━━━ Data

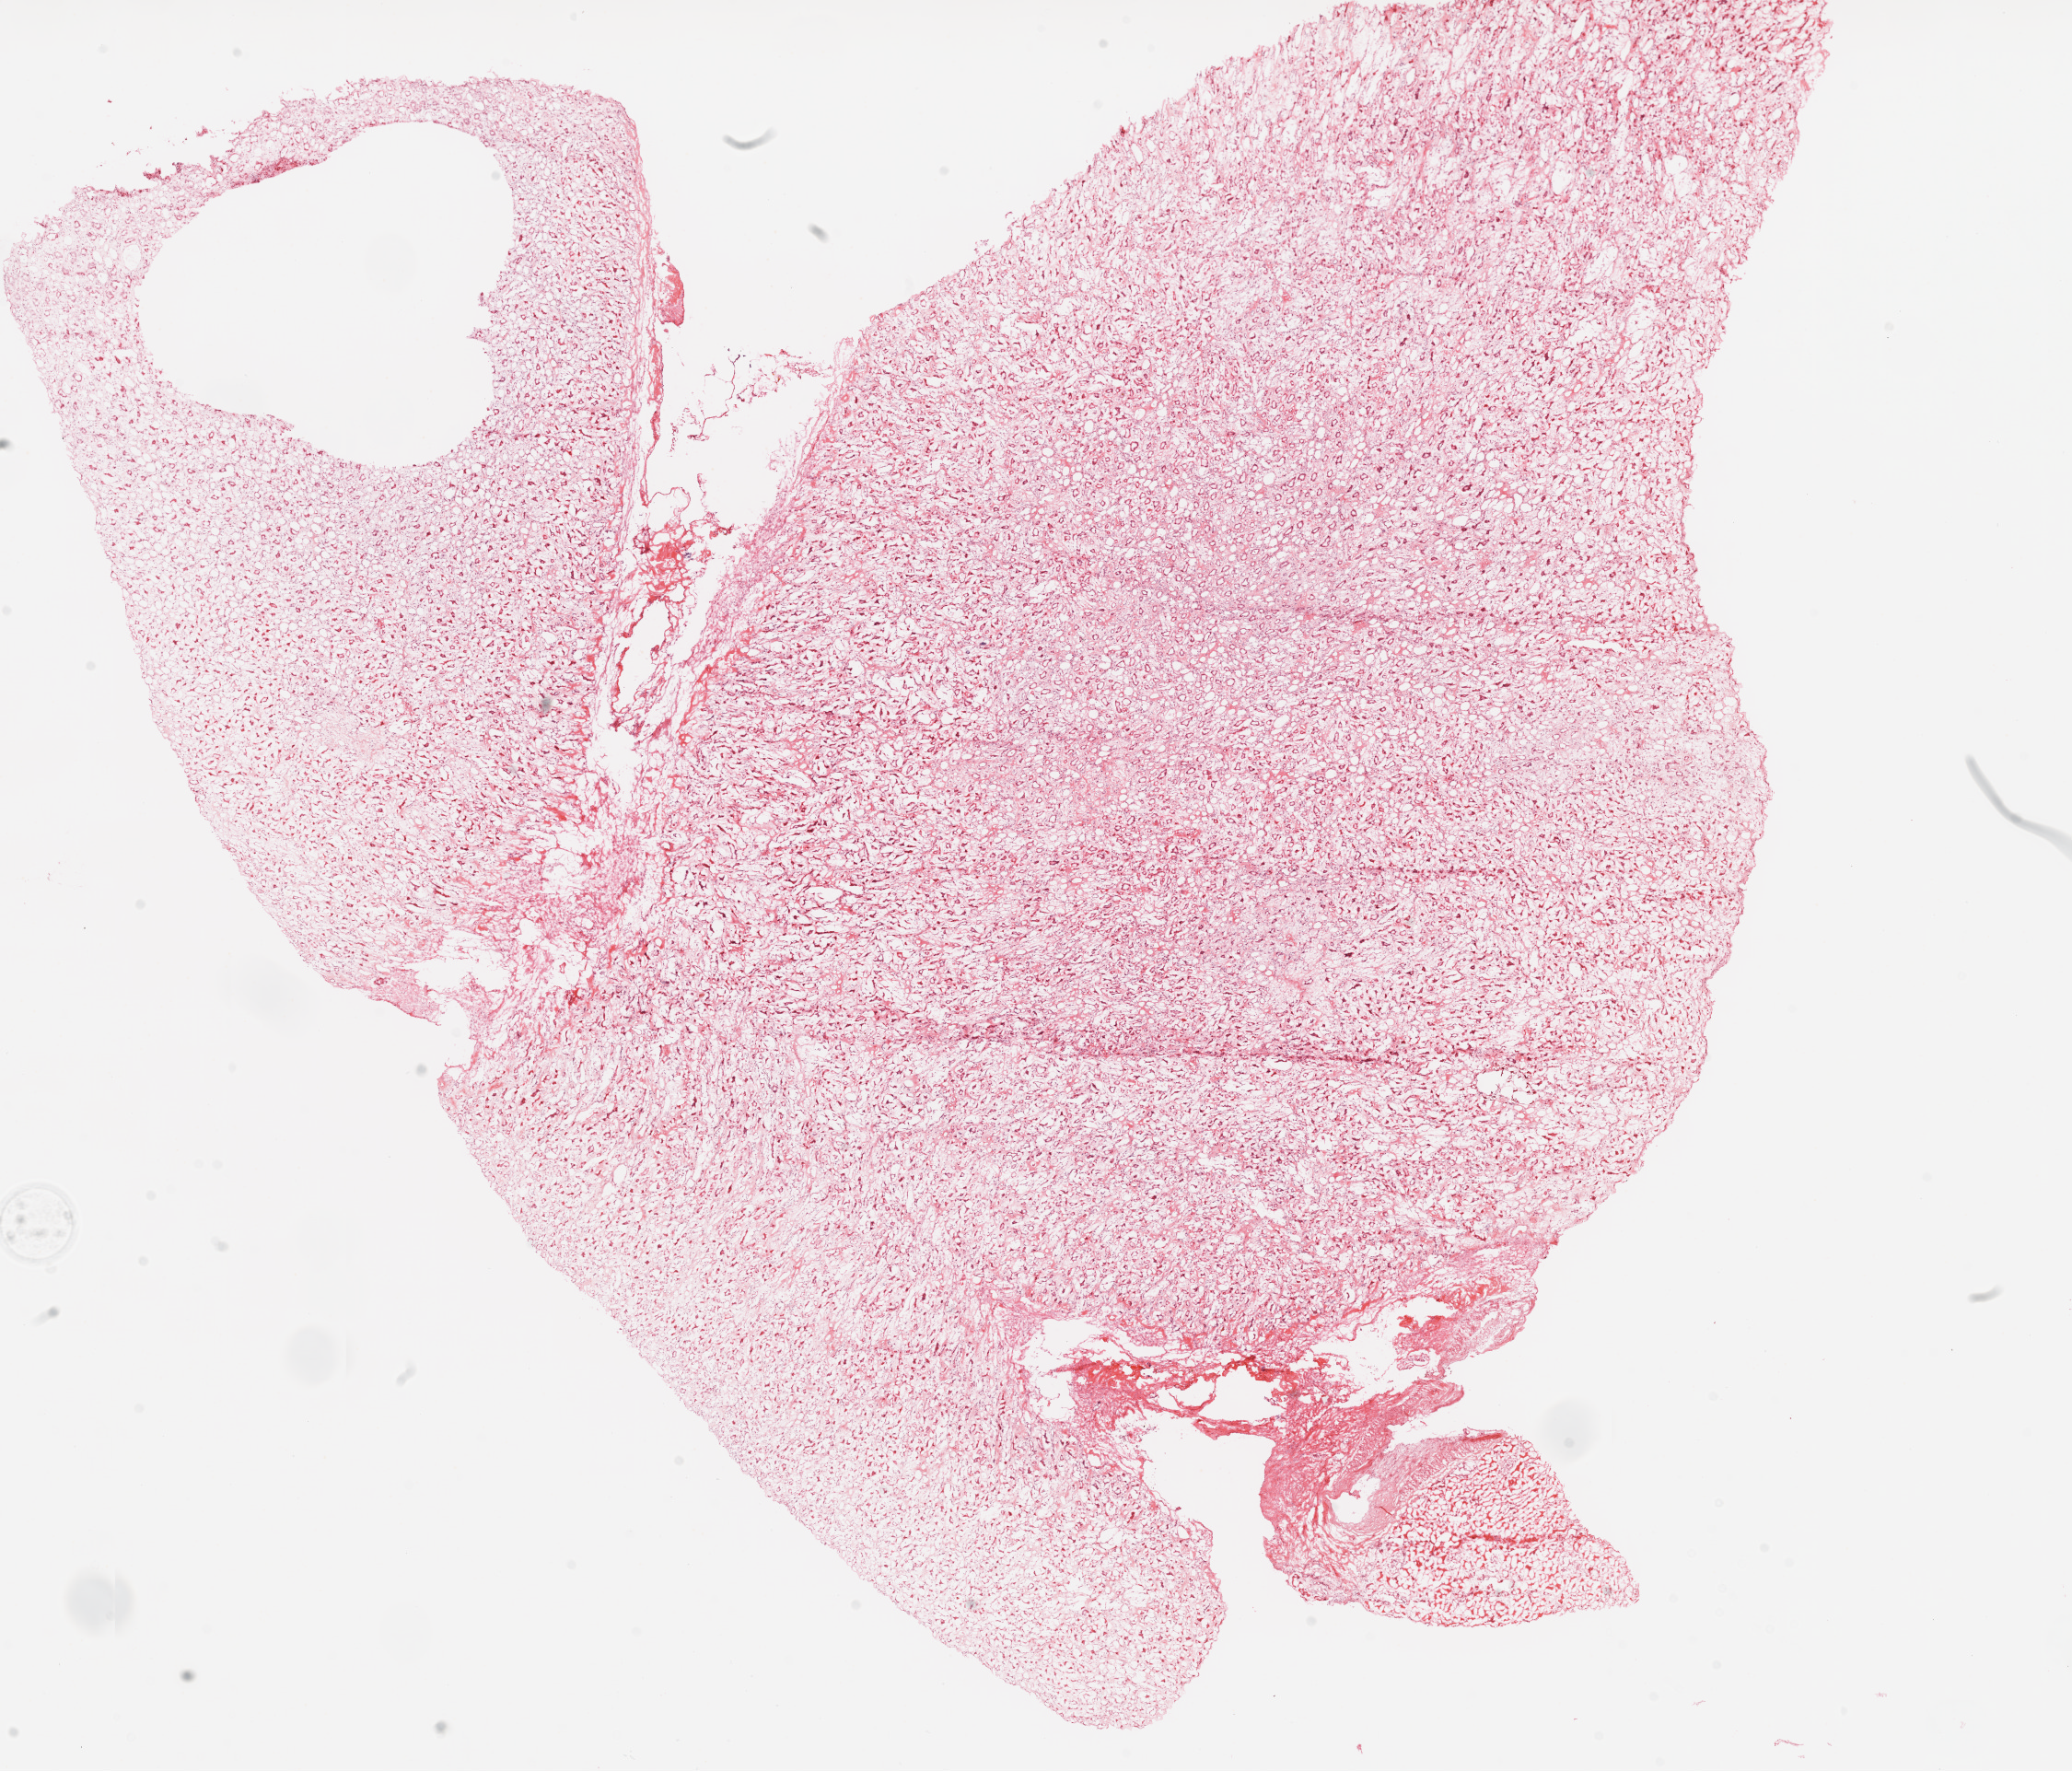
H&E-stained whole-slide image — whole scanned area (about 18.1 x 15.4 mm, slide scanned at 20x) shown as a low-resolution overview; frozen section from the top of the tissue portion; solid tissue normal (non-tumour tissue) sample from the kidney. Male patient; age at initial diagnosis 63 years.
• this section: solid tissue normal (non-tumour) sample from the same patient
• patient diagnosis: Clear cell adenocarcinoma, NOS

━━━━━━

* Work request
Print the listing verbatim; no pictures.

* Answer space
H&E-stained whole-slide image — whole scanned area (about 18.1 x 15.4 mm, slide scanned at 20x) shown as a low-resolution overview; frozen section from the top of the tissue portion; solid tissue normal (non-tumour tissue) sample from the kidney. Male patient; age at initial diagnosis 63 years.
• this section: solid tissue normal (non-tumour) sample from the same patient
• patient diagnosis: Clear cell adenocarcinoma, NOS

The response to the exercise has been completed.